■ What you are asked to do
When you repeat the entries below, please keep them exact and leave out the pictures.

(Stored entries)
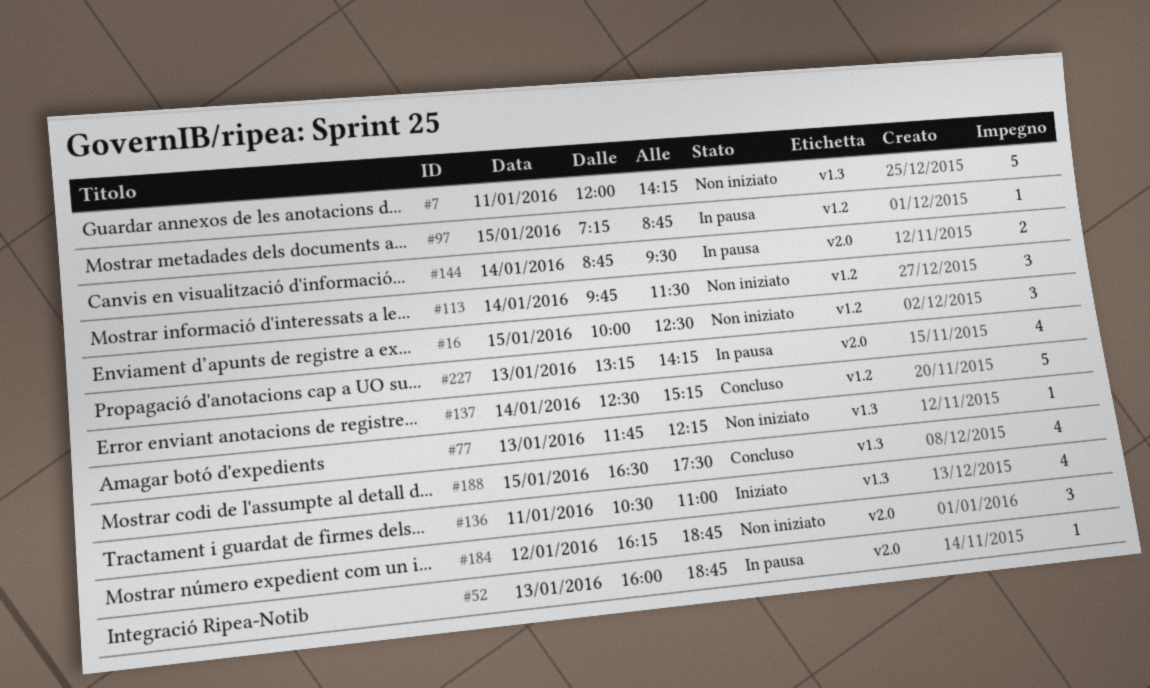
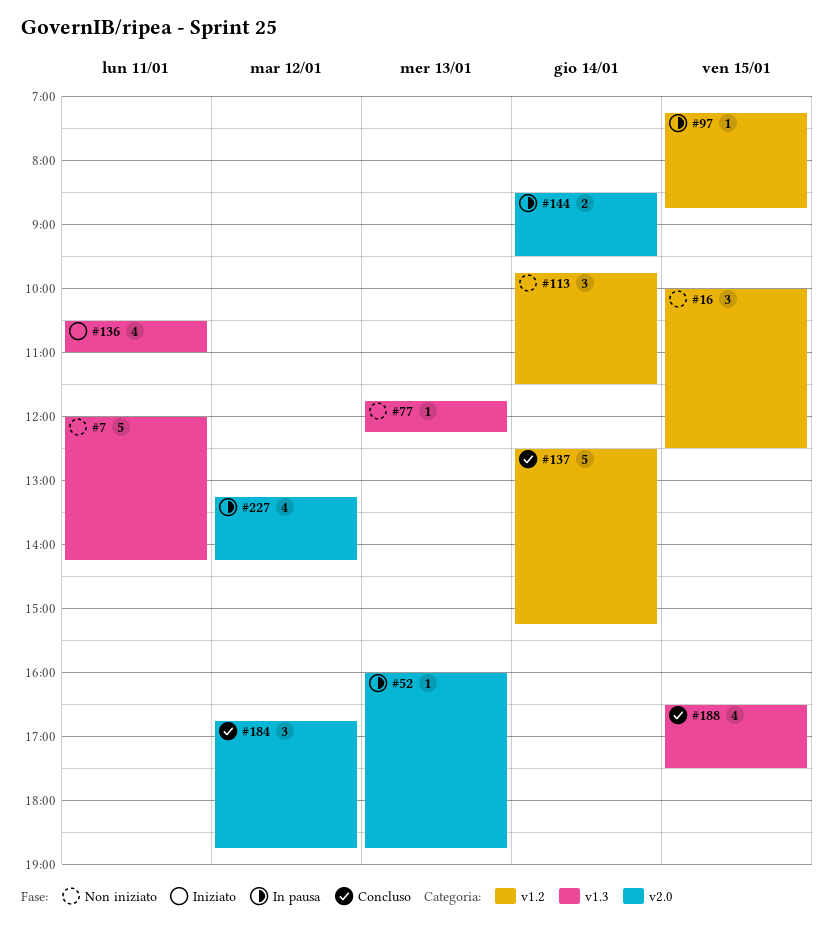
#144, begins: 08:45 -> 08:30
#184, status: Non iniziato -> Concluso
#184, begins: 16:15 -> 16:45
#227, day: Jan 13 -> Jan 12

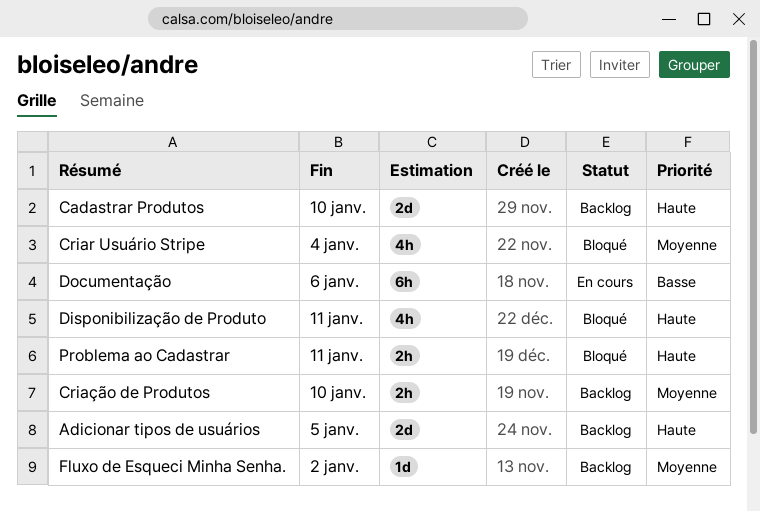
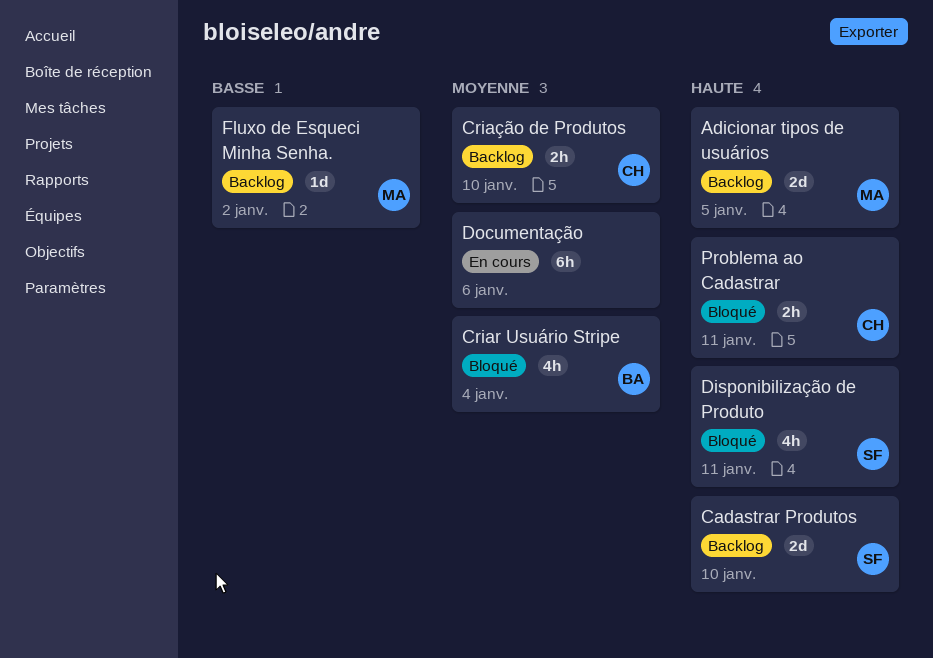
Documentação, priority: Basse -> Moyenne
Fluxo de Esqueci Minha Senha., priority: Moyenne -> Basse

■ Problem solution
#144, begins: 08:45 -> 08:30
#184, status: Non iniziato -> Concluso
#184, begins: 16:15 -> 16:45
#227, day: Jan 13 -> Jan 12

Documentação, priority: Basse -> Moyenne
Fluxo de Esqueci Minha Senha., priority: Moyenne -> Basse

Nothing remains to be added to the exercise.